For more information on tax fees and other penalties, check out the IRS website.
3. You have options
One of the most common reasons for missing the tax deadline is that you’re unable to pay the taxes you owe. However, the IRS offers several different options if you need more time to prepare your taxes, or make payments.
- Request an extension: You must file your taxes, and pay the balance, by the tax deadline. If you don’t, you’ll be faced with a FTF penalty charge. However, you can file an extension to extend the amount of time you have to file. Form 4868 is the official request you’ll need to make to receive an automatic extension of time to file your income taxes. This will give you an extra six months and extend the tax filing deadline until October of the same year.
- Pay as much as you can: No matter how much you owe in taxes it’s important to pay as much as possible. The more you’re able to pay towards your balance, the fewer penalties you’ll be charged. It’s often a better financial choice to use a credit card or borrow money from a friend, than to owe the IRS money. Think outside-the-box when searching for funds to pay your tax bill.
- Apply for a payment plan: If you find that you aren’t able to pay any part of your tax bill, you can apply for a payment plan. The IRS offers installment agreements and payment plans for taxpayers who owe less than $50,000 of taxes and are within certain income brackets. Simply print out the appropriate form and mail it, or call them using the 1-800 number provided on their website. If approved, you’ll typically have a full 72 months to repay the entire balance.

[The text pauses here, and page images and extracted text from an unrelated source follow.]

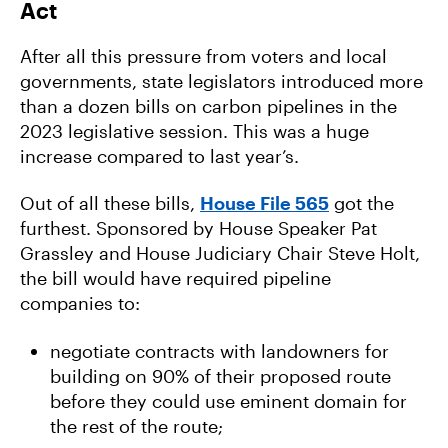
Act
After all this pressure from voters and local
governments, state legislators introduced more
than a dozen bills on carbon pipelines in the
2023 legislative session. This was a huge
increase compared to last year’s.
Out of all these bills,
House File 565
got the
furthest. Sponsored by House Speaker Pat
Grassley and House Judiciary Chair Steve Holt,
the bill would have required pipeline
companies to:
negotiate contracts with landowners for
building on 90% of their proposed route
before they could use eminent domain for
the rest of the route;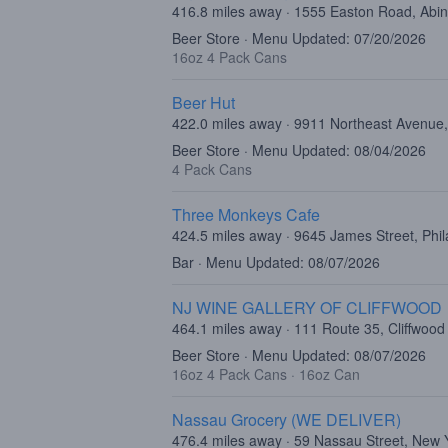
416.8 miles away · 1555 Easton Road, Abi
Beer Store · Menu Updated: 07/20/2026
16oz 4 Pack Cans
Beer Hut
422.0 miles away · 9911 Northeast Avenue,
Beer Store · Menu Updated: 08/04/2026
4 Pack Cans
Three Monkeys Cafe
424.5 miles away · 9645 James Street, Phi
Bar · Menu Updated: 08/07/2026
NJ WINE GALLERY OF CLIFFWOOD
464.1 miles away · 111 Route 35, Cliffwood
Beer Store · Menu Updated: 08/07/2026
16oz 4 Pack Cans
·
16oz Can
Nassau Grocery (WE DELIVER)
476.4 miles away · 59 Nassau Street, New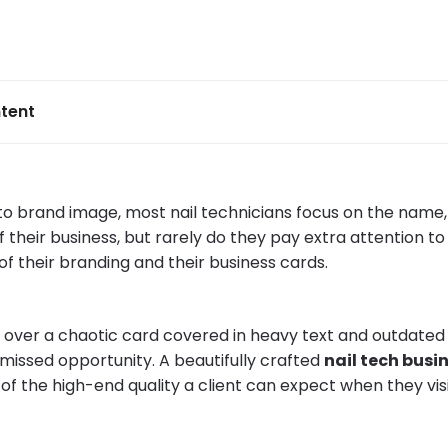
tent
o brand image, most nail technicians focus on the name,
 their business, but rarely do they pay extra attention to
of their branding and their business cards.
g over a chaotic card covered in heavy text and outdate
 missed opportunity. A beautifully crafted
nail tech busi
 of the high-end quality a client can expect when they vis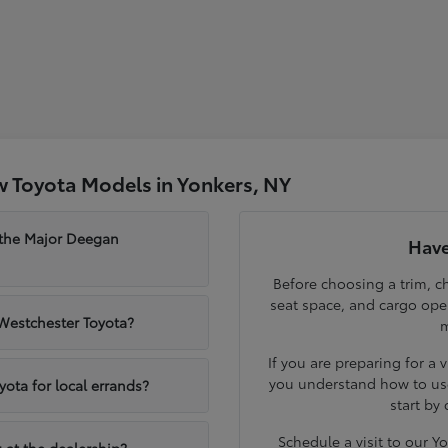
 Toyota Models in Yonkers, NY
 the Major Deegan
Have
Before choosing a trim, ch
seat space, and cargo op
 Westchester Toyota?
m
If you are preparing for a 
you understand how to use
yota for local errands?
start by
Schedule a visit to our 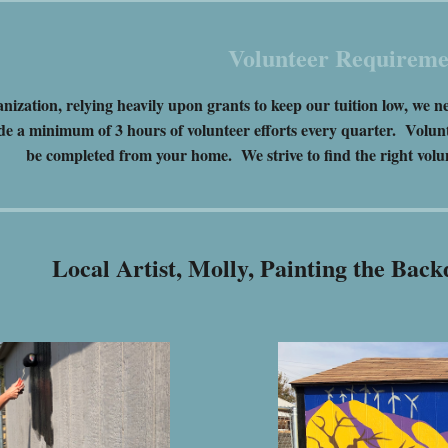
Volunteer Requireme
anization, relying heavily upon grants to keep our tuition low, w
de a minimum of 3 hours of volunteer efforts every quarter. Volunt
be completed from your home. We strive to find the right volun
Local Artist, Molly, Painting the Ba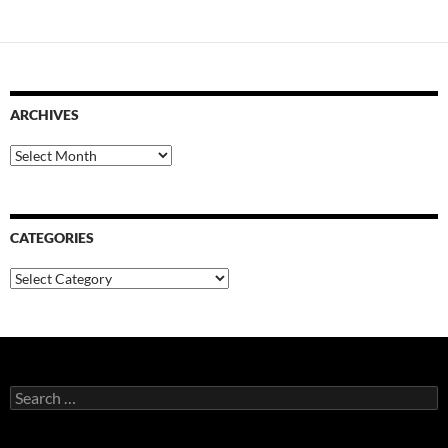
ARCHIVES
Archives
CATEGORIES
Categories
Search
for:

4. Immediate action is needed
The sooner you take action to rectify your tax situation, the better off you’ll be. If you know there’s going to be an issue, contact the IRS before they flag your account and contact you. You’ll show you have nothing to hide by being upfront about the situation, which will in turn make the IRS more apt to work with you on payment plans or an extension.
5. Plan ahead for next year
The best way to avoid missing the tax deadline in the future is to create a plan of action for the next year. Get set up with bookkeeping software or start working closely with an accountant so you can track your income and expenses.
Aim to stick to a regular schedule of checking in with your finances and make estimated tax payments if needed. All of these steps will help you avoid further tax penalties next year.